The industry spent decades trying to get a peptide into a pill. The people who finally managed it, and the ones now being asked to make it at scale, are the real story behind the GLP-1 boom.
For the better part of two decades, getting a peptide into a pill was the kind of problem ambitious scientists were quietly steered away from. A small number of formulation chemists kept at it regardless, working on something much of the field had filed under theoretically possible and practically hopeless. The payoff, for most of their careers, looked unlikely to ever arrive.
What they were up against was the gut. The human digestive system is, in effect, built to dismantle exactly the kind of large, fragile molecule a peptide is. Stomach acid and enzymes go to work the moment it arrives, and very little survives the journey across the gut wall intact. For decades, that left one reliable way to get a peptide into the bloodstream, which was to bypass the gut altogether with a needle. The science was never short of ideas for getting around it. It was short of ideas that held up at a usable dose.
The breakthrough, when it came, was as much persistence as inspiration. Novo Nordisk's oral semaglutide tablet uses an absorption enhancer called salcaprozate sodium, which briefly lifts the local pH around the tablet and helps carry the peptide across the gut wall before it degrades. It reached the US market as a weight-loss pill in January 2026, the first of its kind. Eli Lilly and Company arrived from a different direction with orforglipron, a small molecule that hits the same receptor without being a peptide at all, approved a few months later in April. Two routes to the same destination, both of them the work of people who'd backed a problem most of their peers had given up on.

Solving the molecule simply moved the difficulty somewhere else. The GLP-1 medicines behind all of this have created demand on a scale the industry has rarely dealt with. The global market has been valued at around $53 billion, with forecasts pushing it past $157 billion by 2030. Proving a peptide could go into a pill was the decades-long puzzle. Making enough of it, quickly and to standard, turned out to be the harder one.
Part of that bottleneck is physical. A GLP-1 peptide isn't made like an ordinary tablet. It's built through solid-phase peptide synthesis, a slow, multi-step chemical process, then purified at scale before it ever reaches a fill-finish line. These are technically complex facilities that take years to build and qualify, which is why production can't react quickly when demand jumps. Novo's answer was to spend $16.5 billion buying the CDMO Catalent in 2024, largely to pull fill-finish capacity in-house and control one of the tightest points in the chain.

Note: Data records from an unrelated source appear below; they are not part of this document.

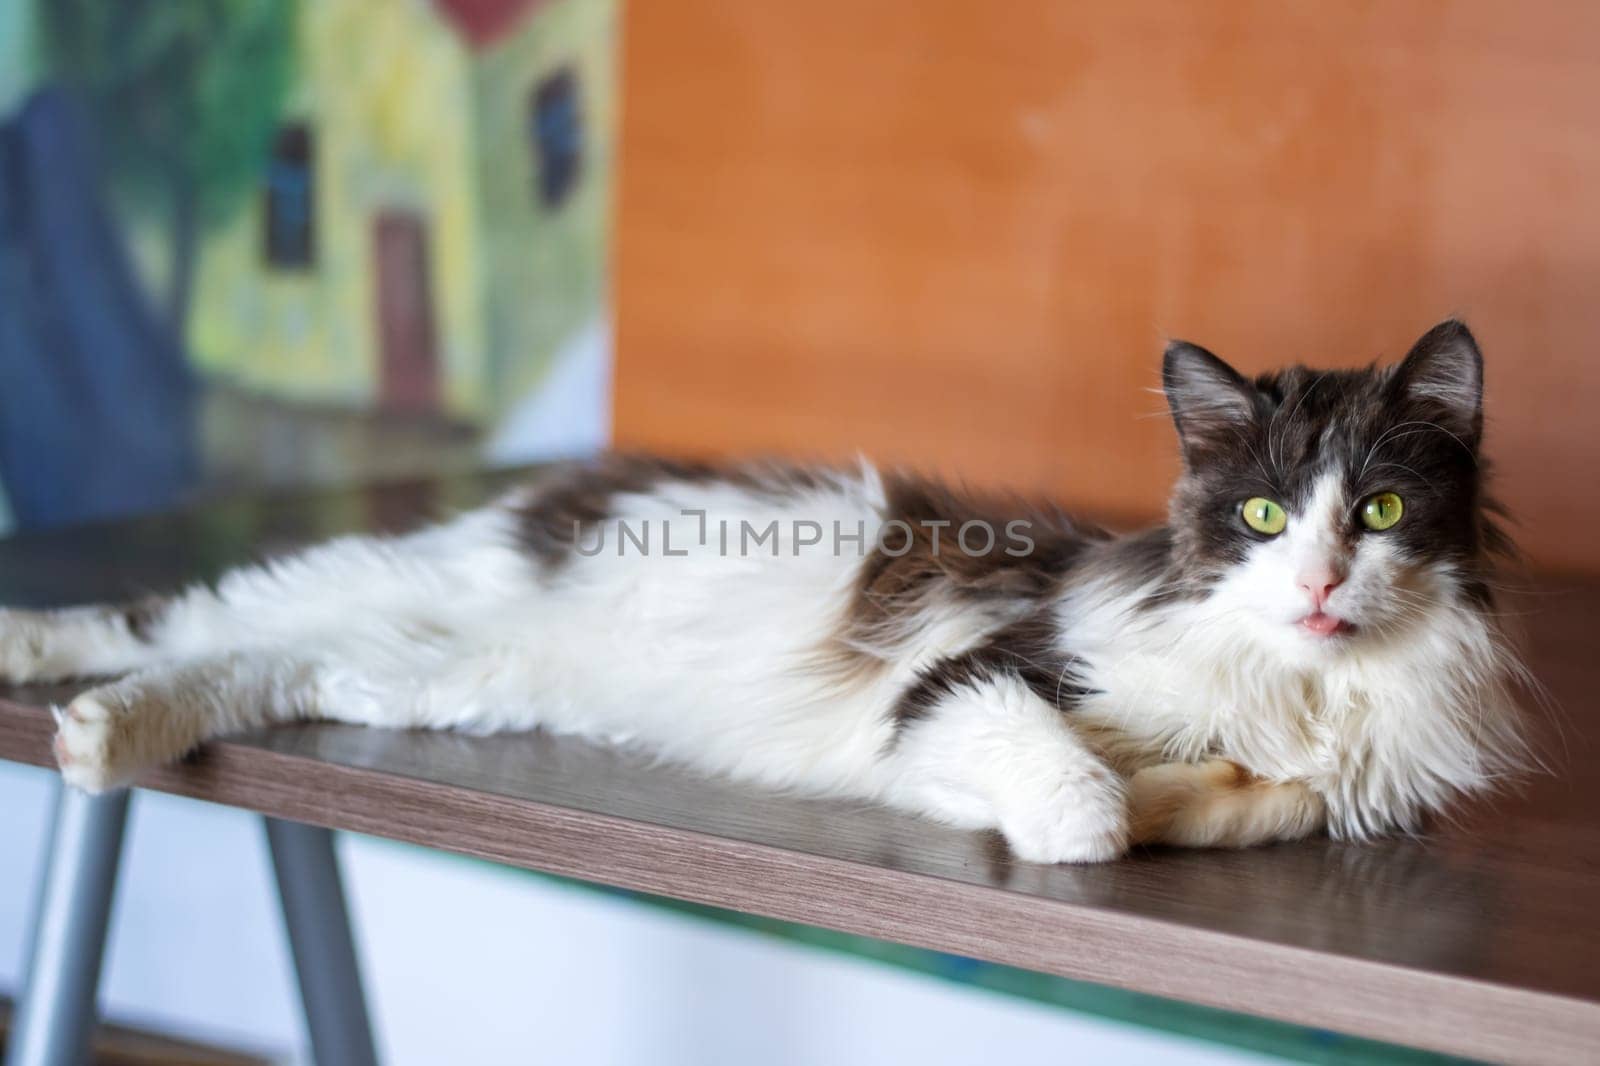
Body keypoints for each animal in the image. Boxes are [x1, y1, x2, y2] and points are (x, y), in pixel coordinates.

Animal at [0, 320, 1523, 857]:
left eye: (1378, 512)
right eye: (1265, 514)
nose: (1319, 580)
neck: (1301, 680)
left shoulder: (1329, 787)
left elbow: (1250, 800)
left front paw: (1181, 789)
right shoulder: (969, 680)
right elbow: (1085, 805)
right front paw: (1085, 809)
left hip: (428, 670)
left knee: (259, 664)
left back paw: (100, 738)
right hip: (416, 578)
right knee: (183, 615)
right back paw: (42, 664)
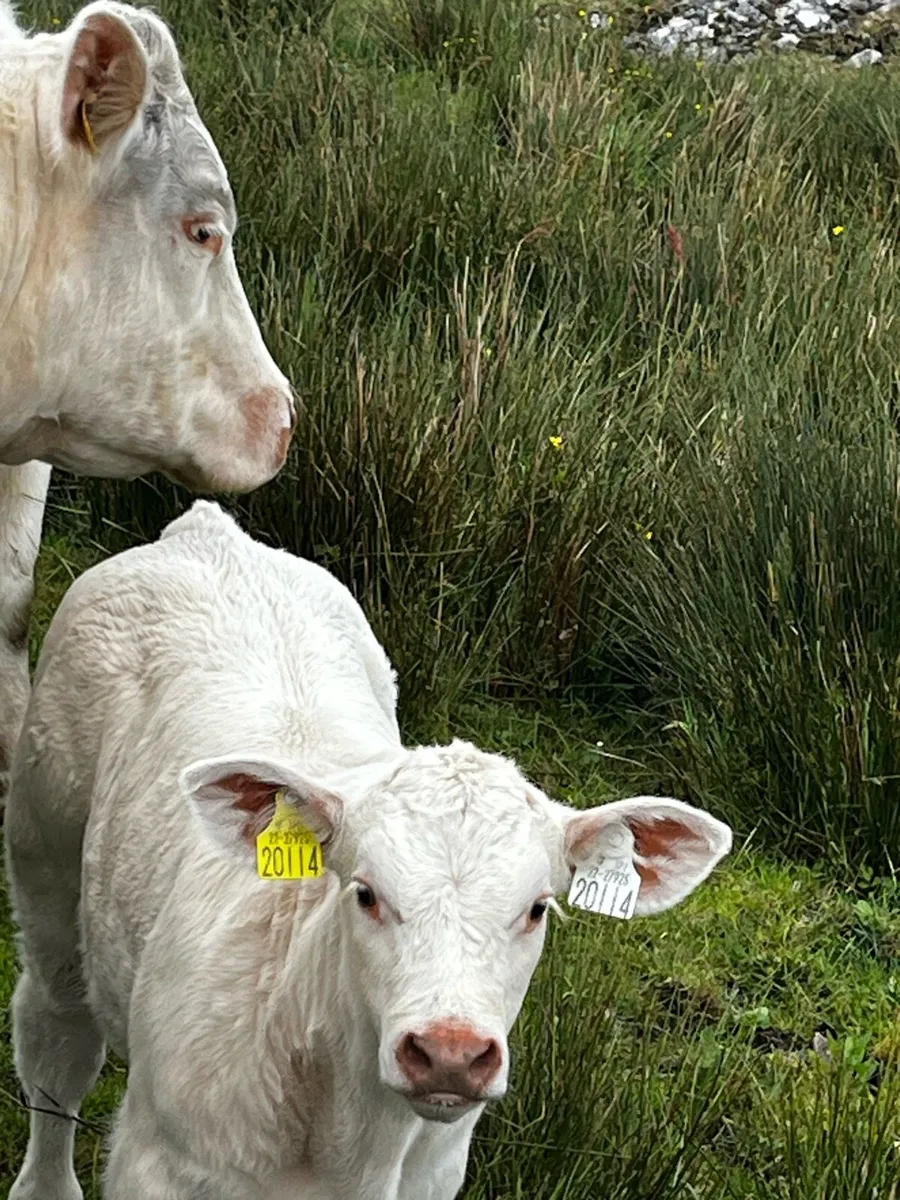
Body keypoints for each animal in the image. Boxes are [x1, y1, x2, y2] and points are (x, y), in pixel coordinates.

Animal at [5, 501, 733, 1200]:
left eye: (537, 909)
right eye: (365, 893)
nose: (448, 1052)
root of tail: (210, 532)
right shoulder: (157, 1164)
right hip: (47, 855)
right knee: (55, 1041)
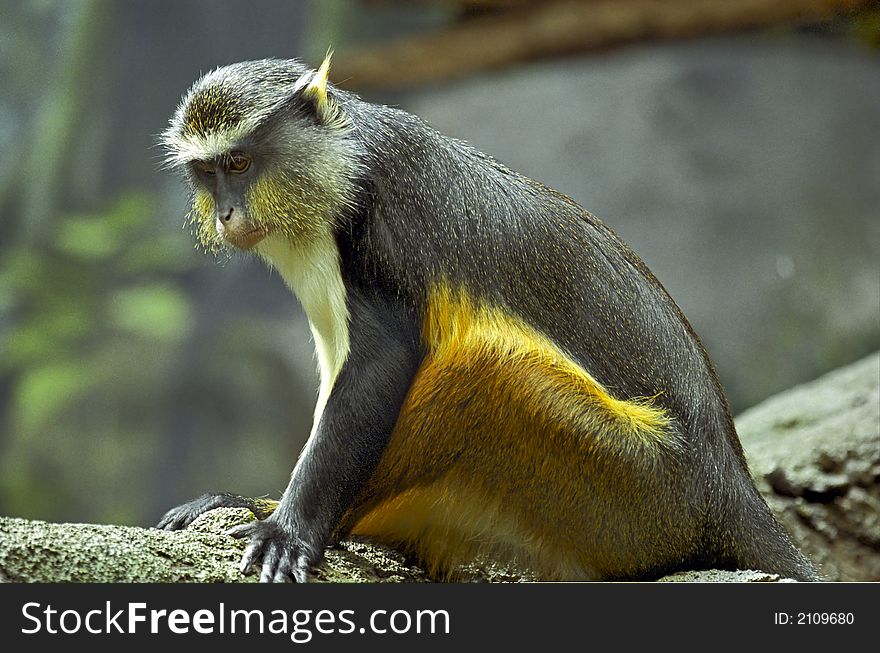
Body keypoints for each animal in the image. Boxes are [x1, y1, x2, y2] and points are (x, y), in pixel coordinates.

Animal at [156, 54, 820, 580]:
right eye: (207, 172)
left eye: (240, 165)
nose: (228, 213)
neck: (334, 163)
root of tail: (731, 491)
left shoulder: (374, 226)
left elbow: (380, 366)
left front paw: (287, 528)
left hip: (637, 489)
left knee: (486, 369)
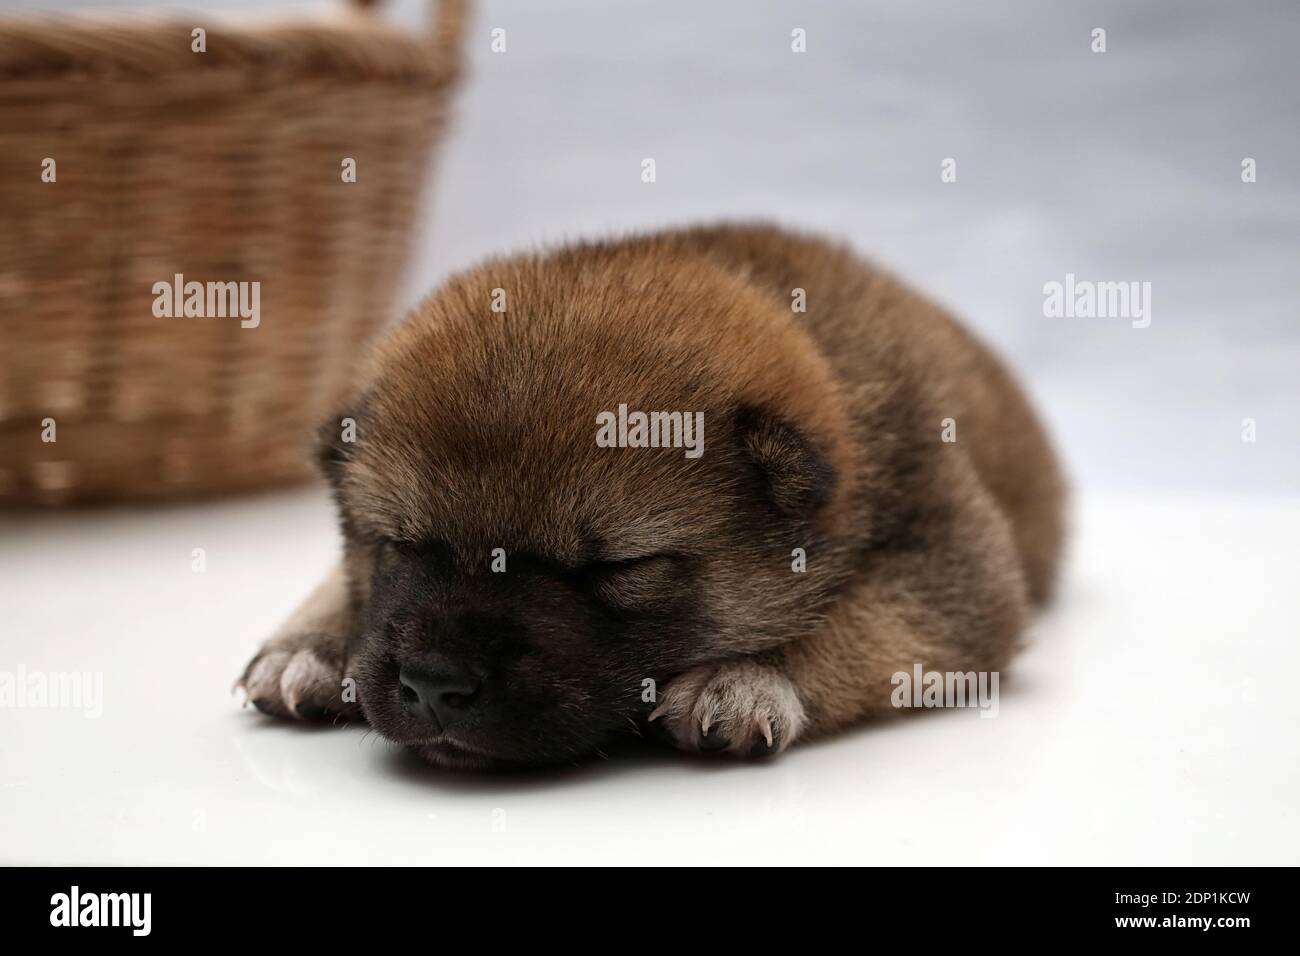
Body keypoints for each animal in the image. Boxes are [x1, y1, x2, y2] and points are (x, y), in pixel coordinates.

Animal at [236, 223, 1066, 770]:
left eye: (618, 569)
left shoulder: (952, 560)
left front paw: (747, 676)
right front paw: (310, 643)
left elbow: (864, 622)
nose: (434, 683)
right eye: (401, 545)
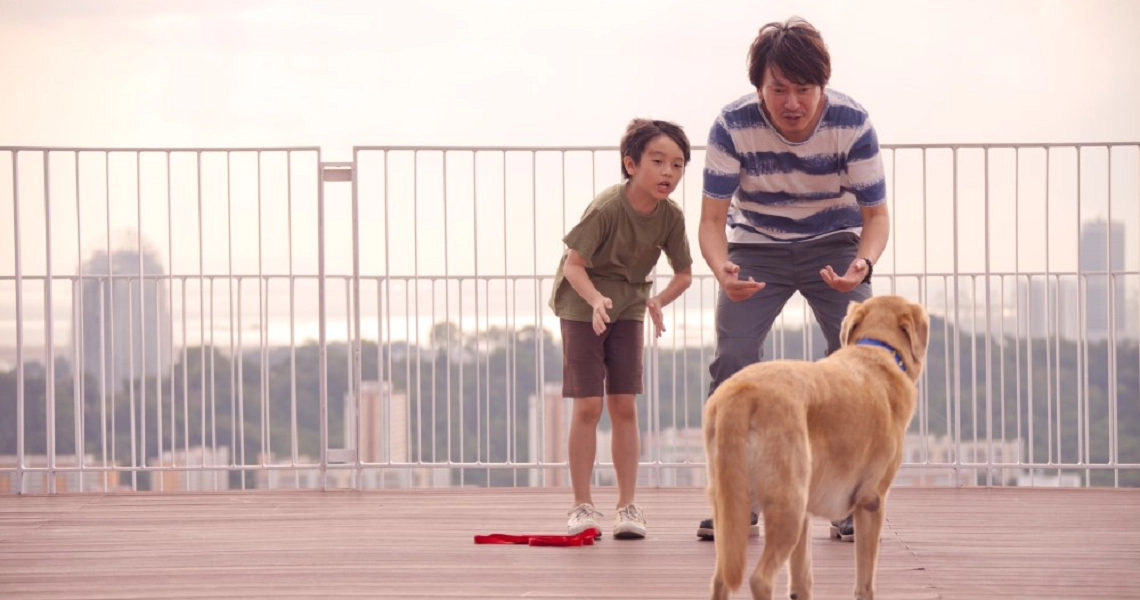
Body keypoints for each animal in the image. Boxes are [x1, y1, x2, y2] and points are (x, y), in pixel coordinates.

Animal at [702, 296, 925, 600]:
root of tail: (743, 392)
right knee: (760, 579)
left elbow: (802, 579)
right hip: (788, 505)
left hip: (731, 506)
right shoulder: (871, 500)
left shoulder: (807, 514)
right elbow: (865, 582)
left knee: (720, 577)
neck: (878, 350)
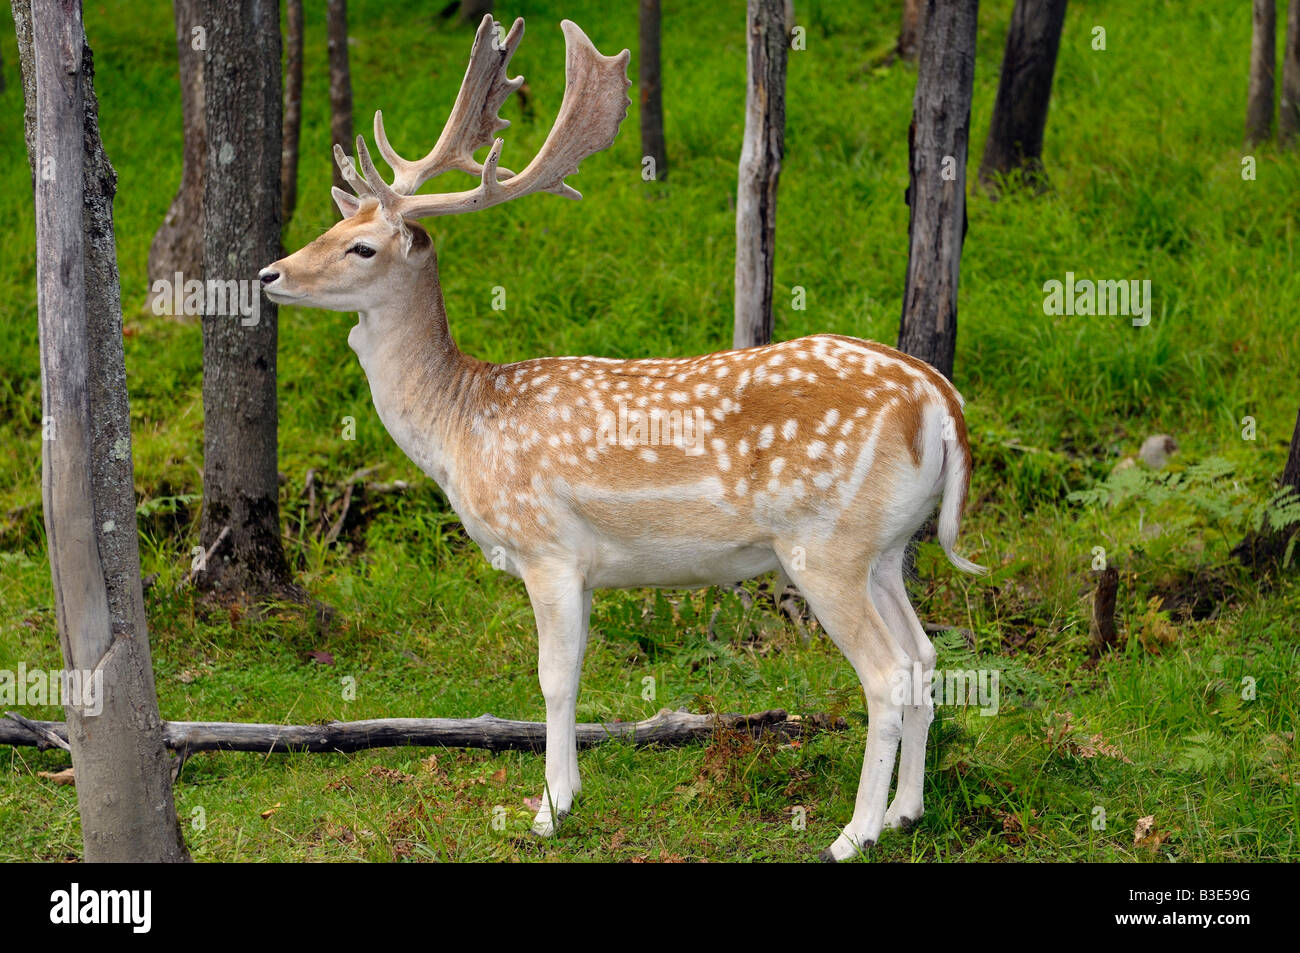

The harder constraint is people. Around 60% of the world's sterile fill-finish capacity for GLP-1s currently sits in three locations, in North Carolina and Indiana in the US, and Kalundborg in Denmark. A company can announce a new facility in a press release. It can't announce the senior process development lead who knows how to scale a peptide synthesis from kilograms to tonnes without bleeding yield, or the peptide chemist who has run that purification at commercial volume rather than studied it. Those people exist in small numbers, they're largely already employed, and every company expanding at once is recruiting from the same shallow pool. When the industry refers to a capability backlog, this is mostly what it means.
That part rarely makes the trade press, and it's the part that decides who wins. The scarce profiles aren't junior. They're the people who've already done the hard version once, who've scaled a process under real pressure and taken a peptide from clinical supply to commercial volume. You don't build that in a year, and you can't hire your way out of the shortage any faster than your competitors are trying to do exactly the same thing. The companies moving fastest right now tend to be the ones who worked out early that capacity on paper means little without the people to run it, and who started building those teams before the rest of the market caught on.

Oral delivery doesn't relieve any of this. It adds to it. A tablet that has to protect a peptide and release it intact at the right point in the gut is its own formulation problem, needing its own specialists. As delivery turns into a discipline that spans the drug and the device, with the data around adherence not far behind, the people who can move across those worlds only get rarer.
The direction of travel is set. More peptides will follow the same path out of the syringe and into a pill, and the science that looked impossible ten years ago is on its way to becoming ordinary. The part that stays difficult is the one that was always going to be difficult once the chemistry was cracked, which is finding the people who can make these things reliably and at scale. Having built CDMOs from the inside, that shift is the thing we watch most closely. The next decade in this market will belong to the firms that grasp how far the real bottleneck has moved, from the lab to the org chart, and staff for it accordingly.